Sigarasından bir nefes çekti, duman ciğerlerini doldururken sönmüş kül parmaklarının arasından savrulup yere düştü. Kara şalvarının paçalarını hafifçe yukarı çekti, derin bir “of” çekti ve dumanı yavaşça havalandırma duvarlarını aşarak gökyüzüne bıraktı. Başını hafifçe kaldırıp güneşe baktı. Kör edici ışığa inat, gözlerini kısmadan birkaç dakika durdu ve sessiz bir meydan okumanın ardından mırıldandı:
“Madem ciğerlerimi dolduran bu son nefes olacak, öyleyse olsun.”
O, sıradan bir neferdi; köhnemiş duvarların arasında inancı ve direnciyle sınanıyordu. Elinde kalan tek silahı bedeniydi. Hücre hücre ölüyordu, ama bu bir yenilgiyi değil, direnişin en yüksek haykırışını temsil ediyordu. Her nefesi, bir çağrıydı: “Sessizlik zindandır; direniş özgürlüktür.”
Her gün direnişini yeni bir acıya armağan ediyordu. Bugün Irak’ta tecavüze uğrayan kadınlara, ertesi gün Filistin’de tanka taş atan çocuklara. Başka bir gün SEKA kâğıt fabrikası işçilerine, sonra başka bir mücadeleye… Dört mevsim geçmişti; dört mevsim açlık, ama aynı zamanda dört mevsim onur ve direniş. “Hücrelere sığmayacağız, inancımızdan soyunmayacağız,” diyordu her solukta. Aç bedeni, her an tok bir cevap veriyordu zulme, sessizliğe ve boyun eğmeye.
Ölüm orucunun 290. günündeydi. Artık bedeni tükenmiş ama inancı büyümüştü. “Son ben olayım,” diyordu. “Direnişte zaferi getiren bedenimin ölümüyle noktayı koyan ben olayım.
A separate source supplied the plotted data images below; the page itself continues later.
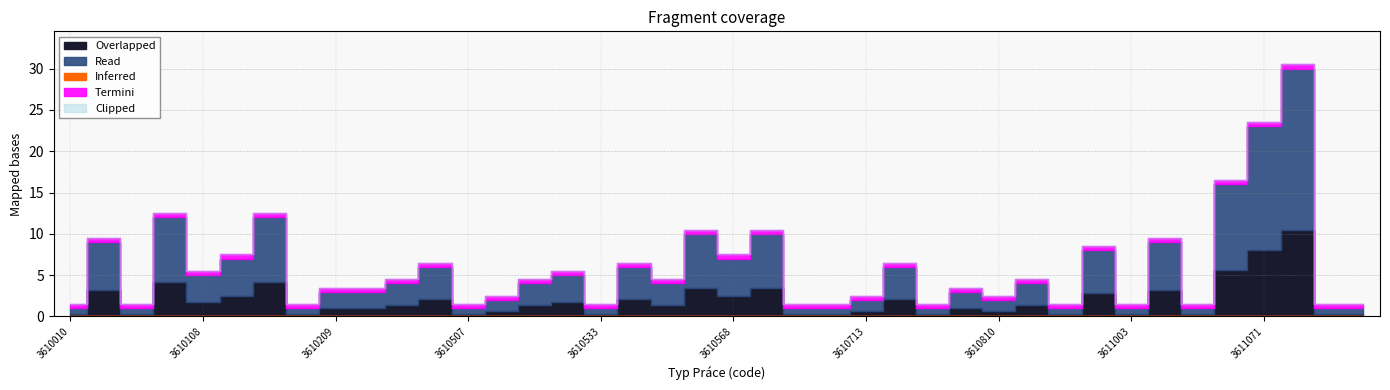

What is the smallest value displayed?

1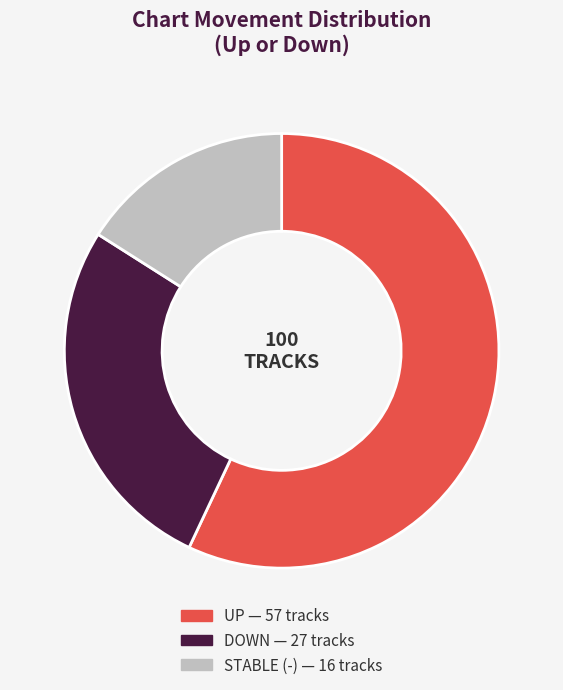

Count the number of slices in the pie.

3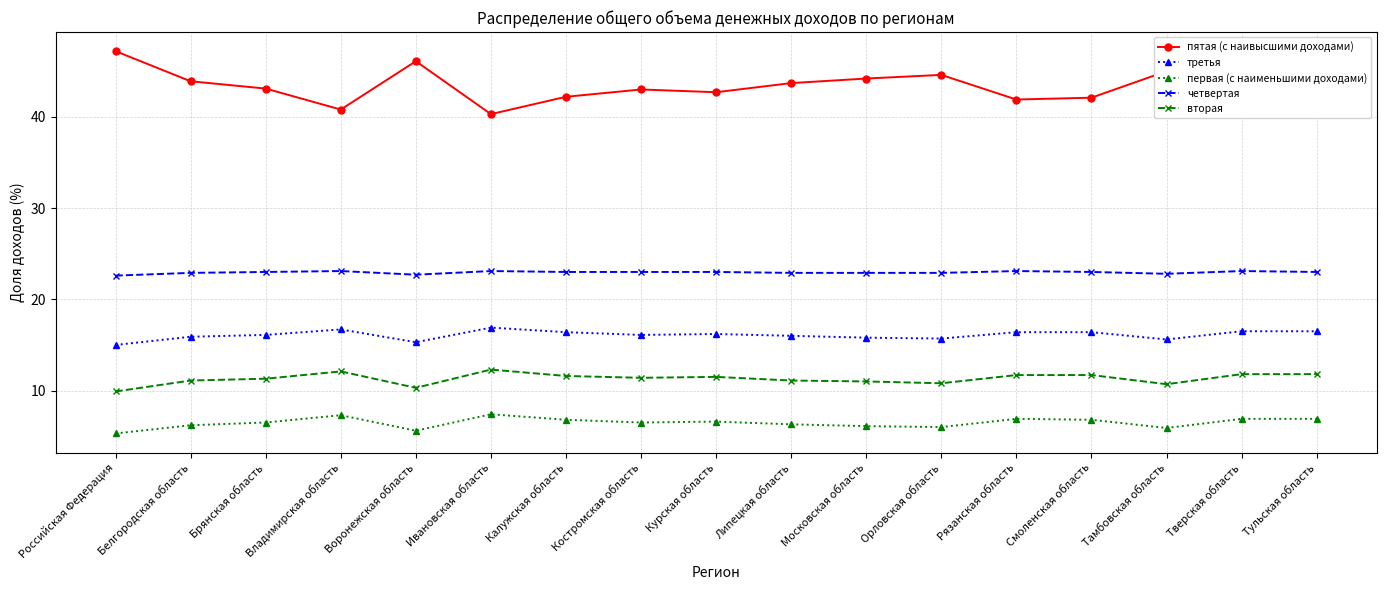

True or false: вторая has more than 0 points higher than both neighbors.

True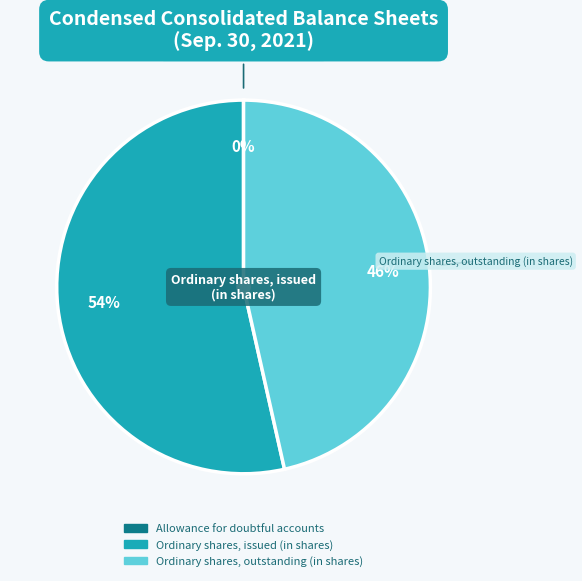

Which category has the biggest portion of the pie?

Ordinary shares, issued (in shares)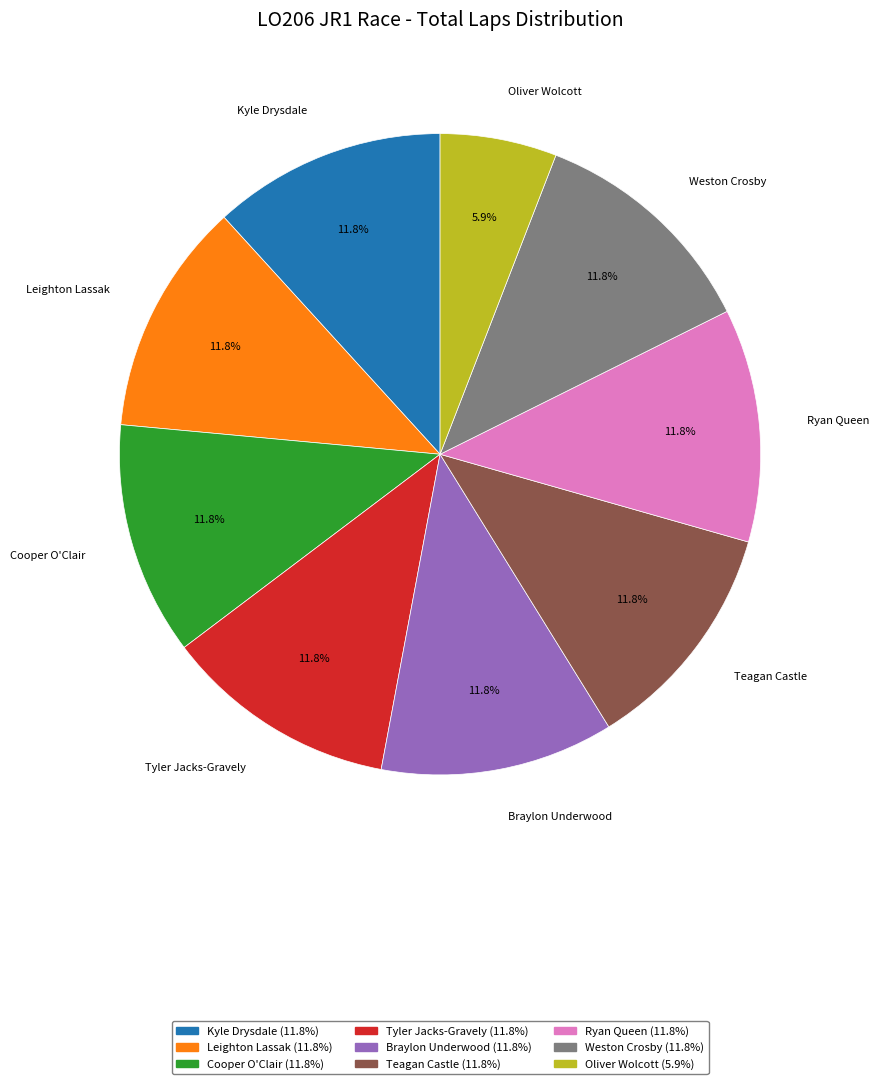

How much of the chart is everything except Leighton Lassak?

88.2%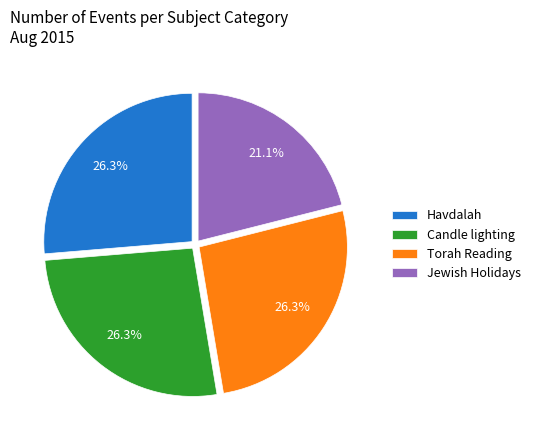

Between Havdalah and Jewish Holidays, which is larger?

Havdalah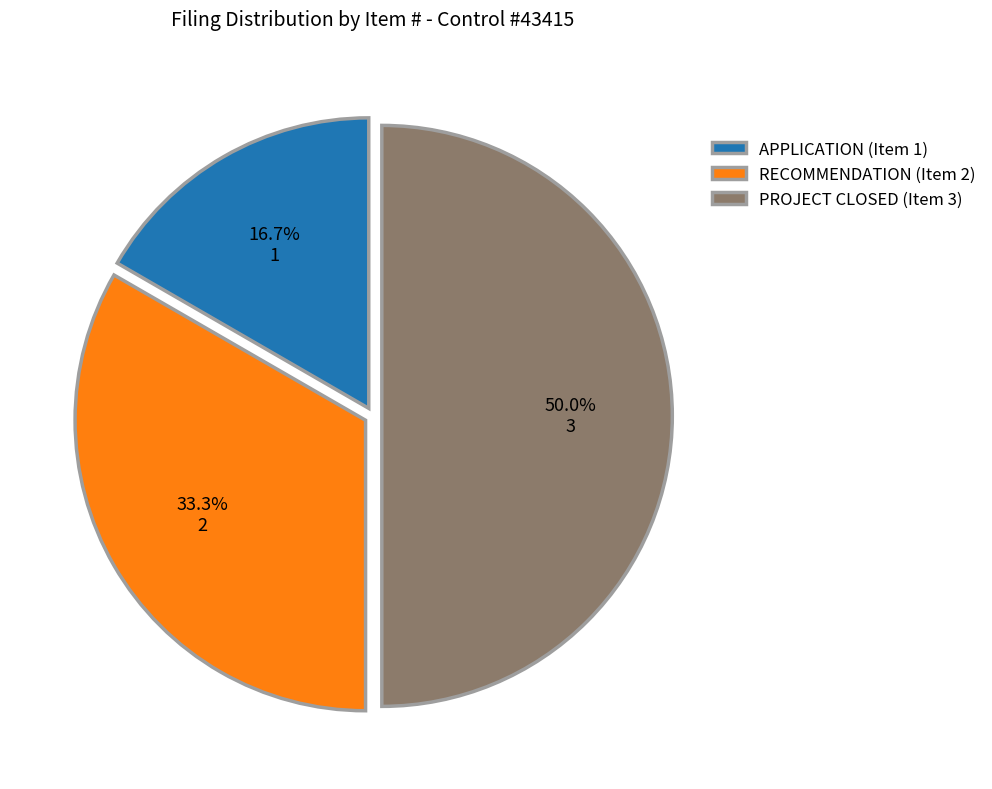

To the nearest percent, what portion does APPLICATION (Item 1) represent?

17%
Başka yoldaşım ölmesin. Halkımız bir daha sömürülmesin.”
Yaşatmak için ölümü kucaklamıştı. Bir önceki ölüm orucu ekibindeki yoldaşları gibi, tereddütsüz yürüyordu bu yola. Yarını kucaklayan bir sevdalı gibi, gözlerinde umut, yüreğinde kararlılıkla… Ölümü bir son olarak değil, başka hayatların filizlenmesi için bir başlangıç olarak görüyordu.
Bu, sadece bir ölüm orucu değil, tarihe yazılan bir direnişti. “Bedenimi alabilirsiniz, ama inancımı asla,” diyordu. Ve onun sessizliği, dünya için haykıran bir çığlığa dönüşüyordu. Hücrelere sığmayan bir direnişin, özgürlüğe adanmış bir ömrün hikâyesiydi bu.